VATICAN CITY (Reuters) - Pope Francis urged U.S. President Donald Trump to be a peacemaker at their first meeting on Wednesday after they exchanged sharp words last year, and Trump promised he would not forget the pontiff’s message.
Under clear blue skies, Trump received a tribute from the Swiss Guard in a Vatican courtyard when he arrived.
He entered a small elevator taking him to the third floor of the Apostolic Palace and, after a long ceremonial walk past frescoed corridors, shook the pope’s hand at the entrance to the private study that the frugal pontiff uses only for official occasions.
Before the door of the wood-lined elevator closed, a Vatican protocol official was heard quipping to the president that it was not “like Trump Tower in New York”.
Francis smiled faintly as he greeted Trump outside the study and was not as outgoing as he sometimes is with visiting heads of state. Trump, seeming subdued, said, “It is a great honor.”
Even when the two were sitting at the pope’s desk in the presence of photographers and reporters, the pope avoided the small talk that usually occurs before the media is ushered out.
The two spoke privately for about 30 minutes with translators.
Both men looked far more relaxed at the end of the private meeting, with the pope smiling and joking with Trump and his wife Melania.
Francis’s interpreter could be heard translating a comment by the pope to the First Lady: “What do you give him to eat?”

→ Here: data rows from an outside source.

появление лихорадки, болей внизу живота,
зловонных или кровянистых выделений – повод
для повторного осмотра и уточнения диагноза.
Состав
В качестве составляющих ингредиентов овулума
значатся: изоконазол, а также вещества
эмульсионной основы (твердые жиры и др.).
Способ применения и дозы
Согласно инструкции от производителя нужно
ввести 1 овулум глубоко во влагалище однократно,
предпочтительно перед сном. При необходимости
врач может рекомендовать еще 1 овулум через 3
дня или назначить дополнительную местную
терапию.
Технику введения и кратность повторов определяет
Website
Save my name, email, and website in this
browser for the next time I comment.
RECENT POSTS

Francis then gave Trump a small sculptured olive tree and told him through the interpreter that it symbolized peace.
“It is my desire that you become an olive tree to construct peace,” the Pope said, speaking in Spanish.

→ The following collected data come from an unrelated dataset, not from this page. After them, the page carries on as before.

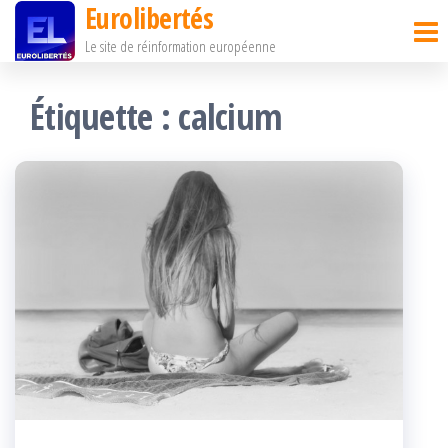
Eurolibertés
Passer
Le site de réinformation européenne
ce
contenu
Étiquette :
calcium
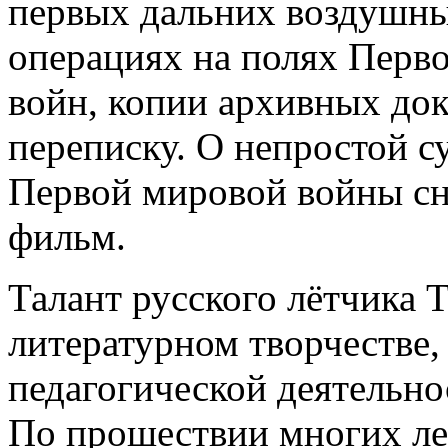
первых дальних воздушны
операциях на полях Перв
войн, копии архивных до
переписку. О непростой с
Первой мировой войны сн
фильм.
Талант русского лётчика Т
литературном творчестве,
педагогической деятельно
По прошествии многих ле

Trump responded: “We can use peace.”
Francis also gave Trump a signed copy of his 2017 peace message whose title is “Nonviolence - A Style of Politics for Peace”, and a copy of his 2015 encyclical letter on the need to protect the environment from the effects of climate change.

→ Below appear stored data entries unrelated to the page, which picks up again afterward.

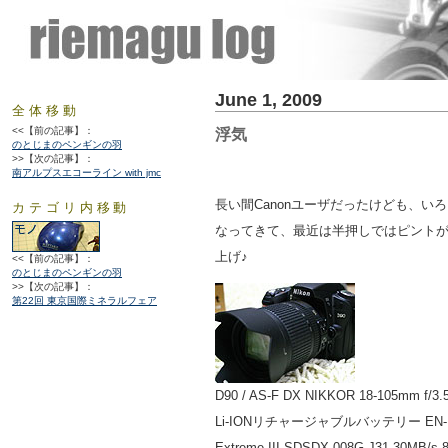
June 1, 2009
全体移動
<<【前の記事】：
浮気
のとじまのペンギンの羽
>>【次の記事】：
南アルプスエコーライン with jmc
長い間Canonユーザだったけども、い
カテゴリ内移動
なってきて、最近は半押しではピント
上げ♪
<<【前の記事】：
のとじまのペンギンの羽
>>【次の記事】：
第22回 東京国際ミネラルフェア
D90 / AS-F DX NIKKOR 18-105mm f
Li-IONリチャージャブルバッテリー EN-EL3
Extreme III SDSDX-008G-J31 30MB/s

“Well, I’ll be reading them,” Trump said.
During his election campaign, Trump said scientific findings that human economic activity contributed to global warming were a hoax. As president, he has proposed deep cuts for the Environmental Protection Agency and the elimination of many environmental regulations.
Trump gave the pope a boxed set of five first-edition books by murdered U.S. civil rights leader Martin Luther King.
As Trump and the pope said goodbye at the door of the study, Trump told him: “Thank you, thank you. I won’t forget what you said.”
Asked how the meeting with the pope went, Trump said: “Great. He is something. He is really good. We had a fantastic meeting.”
A Vatican statement said the meeting was “cordial” and that the Vatican hoped there could be “serene collaboration” between the U.S. government and the American Catholic Church, including “assistance to immigrants”.
The U.S. Catholic Church hierarchy opposes Trump’s attempt to cut federal assistance for cities that give sanctuary to illegal immigrants. It also opposes his plan to build a wall on the U.S. border with Mexico. The pope said last year a man who thinks about building walls and not bridges is “not Christian”.
Trump, who was a candidate at the time, responded that it was “disgraceful” of the Argentine-born pope, who represents just over half of the world’s two billion Christians, to question his faith.
The meeting with the pope was the third stop on Trump’s nine-day foreign tour, and part of his world tour of religions after meeting leaders of Muslim nations in Saudi Arabia and visiting holy sites in Jerusalem.
Trump at first did not plan to stop in Rome during his visit to Europe, which some in the Vatican saw as a snub. When he changed his mind, the Vatican squeezed him in at 8:30 a.m. on a Wednesday morning, an unusual day and an unusually early time.
He later flew to Brussels where he was to meet Belgium’s king and prime minister on Wednesday evening before a day of meetings with European Union and NATO leaders on Thursday.